Ancient Laws, Modern Wars
April 12, 2017 9 Comments
After eight years of withdrawal, what rules should the U.S. follow to effectively reassert itself in world affairs? The most dangerous moments in foreign affairs often come after a major power seeks to reassert its lost deterrence. The United States may be entering just such a perilous transitional period.1. Avoid making verbal threats that are not serious and backed up by force. After eight years of pseudo-red lines, step-over lines, deadlines, and “game changers,” American ultimatums without consequences have no currency and will only invite further aggression.2. The unlikely is not impossible. Weaker powers can and do start wars. Japan in December 1941 attacked the world’s two largest navies based on the false impression that great powers which sought to avoid war did so because they were weak. That current American military power is overwhelming does not mean delusional nations will always agree that it is so — or that it will be used.3. Big wars can start from small beginnings. No one thought an obscure Austrian archduke’s assassination in 1914 would lead to some 18 million dead by 1918. Consider any possible military engagement a precursor to far more. Have a backup plan — and another backup plan for the backup plan.4. Do not confuse tactics with strategy. Successfully shooting down a rogue airplane, blowing up an incoming speedboat, or taking an ISIS-held Syrian city is not the same as finding a way to win and end a war. Strategic victory is time-consuming and usually involves drawing on economic, political, and cultural superiority as well as military success to ensure that a defeated opponent stays defeated — and agrees that further aggression is counterproductive.

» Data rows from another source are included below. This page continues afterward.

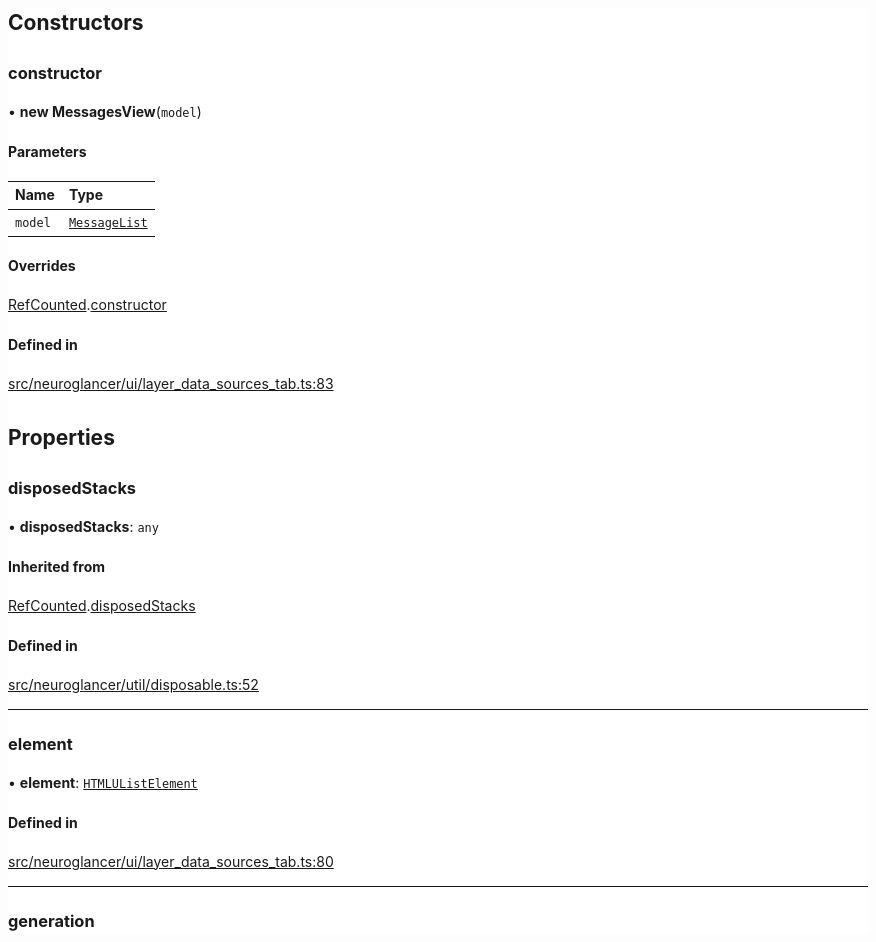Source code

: ## Constructors

### constructor

• **new MessagesView**(`model`)

#### Parameters

| Name | Type |
| :------ | :------ |
| `model` | [`MessageList`](neuroglancer_util_message_list.MessageList.md) |

#### Overrides

[RefCounted](neuroglancer_util_disposable.RefCounted.md).[constructor](neuroglancer_util_disposable.RefCounted.md#constructor)

#### Defined in

[src/neuroglancer/ui/layer_data_sources_tab.ts:83](https://github.com/ActiveBrainAtlas2/neuroglancer/blob/91617476/src/neuroglancer/ui/layer_data_sources_tab.ts#L83)

## Properties

### disposedStacks

• **disposedStacks**: `any`

#### Inherited from

[RefCounted](neuroglancer_util_disposable.RefCounted.md).[disposedStacks](neuroglancer_util_disposable.RefCounted.md#disposedstacks)

#### Defined in

[src/neuroglancer/util/disposable.ts:52](https://github.com/ActiveBrainAtlas2/neuroglancer/blob/91617476/src/neuroglancer/util/disposable.ts#L52)

___

### element

• **element**: [`HTMLUListElement`](../modules/main_module._internal_.md#htmlulistelement)

#### Defined in

[src/neuroglancer/ui/layer_data_sources_tab.ts:80](https://github.com/ActiveBrainAtlas2/neuroglancer/blob/91617476/src/neuroglancer/ui/layer_data_sources_tab.ts#L80)

___

### generation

via Military Deterrence & Trump’s Leadership Abroad: Principles for Foreign Policy | National Review Read the whole thing.™
There’s more there and they are all true, useful, and important. One that we Americans are very prone to is number four above. It’s always a problem, where is the dividing line. There is a murky area in there as well that some theorists coming after Clausewitz refer to as the ‘operational’. While I see their point, which is valid, these theories are already too complex, so it is best to do our best to maintain a sharp clear line.
If they are doing their job, the TLAM strike in Syria in Syria was strategic. It may or may not deter Hasan, although that is certainly desirable, but it depends on his calculus of survival. If he thinks he is more likely to survive by doing such things, he will. He is, after all, a man of weak morals, caught in a corner. He will do his best to survive, just as Saddam did.
But the point of that strike, which occurred while the President was having dinner with the Chinese Premier, was not Syria. It was Iran and North Korea, and it was notice to their sponsor states, Russia and China, that we were quite unhappy, and that the eagle just might scream in other parts of the world.
It’s important to realize that the United States, while it may be possible to destroy it, it can only be destroyed by what is essentially a nation level suicide-bombing, and only Russia (and maybe China) can do it. America’s only real enemies are internal. And that too has precedent, especially with Rome. Are we there? I don’t think so, but there are troubling signs.
My reading is that the first signs of decline are corruption, venality, and a deterioration of will. I do see these signs in abundance, and we would be wise to check our course. Or maybe we did, and that why we have Trump.